§ **What you will do**:
Please copy, exactly as they appear below, the lines from the one containing "Technologijos..." through the one containing "Модульный паркет с финишным покрытием".

== Provided records ==

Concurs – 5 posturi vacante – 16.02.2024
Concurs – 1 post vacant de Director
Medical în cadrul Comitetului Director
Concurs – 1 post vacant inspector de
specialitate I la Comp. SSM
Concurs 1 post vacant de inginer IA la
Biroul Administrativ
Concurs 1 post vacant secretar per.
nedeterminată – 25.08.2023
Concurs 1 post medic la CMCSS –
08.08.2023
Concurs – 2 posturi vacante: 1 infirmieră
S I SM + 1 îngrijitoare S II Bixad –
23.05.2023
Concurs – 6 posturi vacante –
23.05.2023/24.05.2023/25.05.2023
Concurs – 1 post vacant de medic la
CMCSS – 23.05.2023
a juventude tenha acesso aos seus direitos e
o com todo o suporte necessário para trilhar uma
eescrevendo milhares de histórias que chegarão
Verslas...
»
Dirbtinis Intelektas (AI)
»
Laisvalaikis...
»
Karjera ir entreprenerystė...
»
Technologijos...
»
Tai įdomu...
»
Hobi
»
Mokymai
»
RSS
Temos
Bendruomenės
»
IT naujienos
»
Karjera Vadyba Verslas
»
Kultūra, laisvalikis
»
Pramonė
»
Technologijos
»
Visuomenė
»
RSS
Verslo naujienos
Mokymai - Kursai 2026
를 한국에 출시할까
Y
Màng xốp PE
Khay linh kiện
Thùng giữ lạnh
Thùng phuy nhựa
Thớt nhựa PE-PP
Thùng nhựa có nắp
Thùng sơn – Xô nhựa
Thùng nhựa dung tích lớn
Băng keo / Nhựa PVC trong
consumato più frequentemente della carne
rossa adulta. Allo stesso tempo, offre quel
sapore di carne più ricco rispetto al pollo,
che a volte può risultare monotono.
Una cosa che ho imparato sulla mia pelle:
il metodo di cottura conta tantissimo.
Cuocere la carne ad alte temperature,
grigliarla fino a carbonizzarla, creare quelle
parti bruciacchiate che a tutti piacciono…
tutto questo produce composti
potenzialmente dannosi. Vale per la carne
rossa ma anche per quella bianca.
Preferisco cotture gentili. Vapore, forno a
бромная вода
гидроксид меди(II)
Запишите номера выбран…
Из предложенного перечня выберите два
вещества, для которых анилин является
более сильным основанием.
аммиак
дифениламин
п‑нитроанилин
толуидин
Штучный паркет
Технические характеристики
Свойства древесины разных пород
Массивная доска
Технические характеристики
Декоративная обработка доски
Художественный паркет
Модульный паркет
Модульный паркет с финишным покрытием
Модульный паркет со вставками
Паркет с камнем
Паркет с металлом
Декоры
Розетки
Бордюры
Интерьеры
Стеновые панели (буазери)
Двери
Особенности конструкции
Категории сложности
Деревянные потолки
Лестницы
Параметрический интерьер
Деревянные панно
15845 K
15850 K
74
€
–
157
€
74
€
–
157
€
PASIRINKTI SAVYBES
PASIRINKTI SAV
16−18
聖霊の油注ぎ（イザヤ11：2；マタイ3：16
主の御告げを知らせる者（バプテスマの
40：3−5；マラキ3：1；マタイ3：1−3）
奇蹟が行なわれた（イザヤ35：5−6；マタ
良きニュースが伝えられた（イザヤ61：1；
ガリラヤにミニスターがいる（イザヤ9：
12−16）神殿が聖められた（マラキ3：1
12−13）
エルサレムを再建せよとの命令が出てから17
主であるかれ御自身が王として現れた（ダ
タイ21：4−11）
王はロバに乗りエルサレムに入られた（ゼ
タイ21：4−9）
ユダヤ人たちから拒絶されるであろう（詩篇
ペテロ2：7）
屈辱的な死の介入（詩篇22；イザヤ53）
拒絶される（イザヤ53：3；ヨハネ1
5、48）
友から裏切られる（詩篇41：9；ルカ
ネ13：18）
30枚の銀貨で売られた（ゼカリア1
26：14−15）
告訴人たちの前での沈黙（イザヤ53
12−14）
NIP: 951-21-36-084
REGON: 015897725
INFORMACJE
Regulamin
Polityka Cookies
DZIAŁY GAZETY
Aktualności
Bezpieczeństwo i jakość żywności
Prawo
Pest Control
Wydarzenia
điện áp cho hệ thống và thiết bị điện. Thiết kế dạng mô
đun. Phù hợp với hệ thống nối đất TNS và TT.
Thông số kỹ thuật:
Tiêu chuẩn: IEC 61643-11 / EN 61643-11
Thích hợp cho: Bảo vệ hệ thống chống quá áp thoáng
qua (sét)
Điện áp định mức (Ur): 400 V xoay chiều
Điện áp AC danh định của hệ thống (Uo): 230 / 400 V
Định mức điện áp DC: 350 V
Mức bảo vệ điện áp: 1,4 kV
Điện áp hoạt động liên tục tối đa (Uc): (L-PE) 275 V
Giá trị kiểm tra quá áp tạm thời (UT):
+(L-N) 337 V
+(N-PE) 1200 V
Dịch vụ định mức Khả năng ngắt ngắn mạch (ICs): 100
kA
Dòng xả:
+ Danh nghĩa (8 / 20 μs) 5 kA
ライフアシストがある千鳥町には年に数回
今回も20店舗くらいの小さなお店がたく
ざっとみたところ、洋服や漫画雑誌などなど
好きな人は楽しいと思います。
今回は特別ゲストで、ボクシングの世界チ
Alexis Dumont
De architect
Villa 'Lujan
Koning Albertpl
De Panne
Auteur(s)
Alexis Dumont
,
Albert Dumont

===

§ **Finished task**:
Technologijos...
»
Tai įdomu...
»
Hobi
»
Mokymai
»
RSS
Temos
Bendruomenės
»
IT naujienos
»
Karjera Vadyba Verslas
»
Kultūra, laisvalikis
»
Pramonė
»
Technologijos
»
Visuomenė
»
RSS
Verslo naujienos
Mokymai - Kursai 2026
를 한국에 출시할까
Y
Màng xốp PE
Khay linh kiện
Thùng giữ lạnh
Thùng phuy nhựa
Thớt nhựa PE-PP
Thùng nhựa có nắp
Thùng sơn – Xô nhựa
Thùng nhựa dung tích lớn
Băng keo / Nhựa PVC trong
consumato più frequentemente della carne
rossa adulta. Allo stesso tempo, offre quel
sapore di carne più ricco rispetto al pollo,
che a volte può risultare monotono.
Una cosa che ho imparato sulla mia pelle:
il metodo di cottura conta tantissimo.
Cuocere la carne ad alte temperature,
grigliarla fino a carbonizzarla, creare quelle
parti bruciacchiate che a tutti piacciono…
tutto questo produce composti
potenzialmente dannosi. Vale per la carne
rossa ma anche per quella bianca.
Preferisco cotture gentili. Vapore, forno a
бромная вода
гидроксид меди(II)
Запишите номера выбран…
Из предложенного перечня выберите два
вещества, для которых анилин является
более сильным основанием.
аммиак
дифениламин
п‑нитроанилин
толуидин
Штучный паркет
Технические характеристики
Свойства древесины разных пород
Массивная доска
Технические характеристики
Декоративная обработка доски
Художественный паркет
Модульный паркет
Модульный паркет с финишным покрытием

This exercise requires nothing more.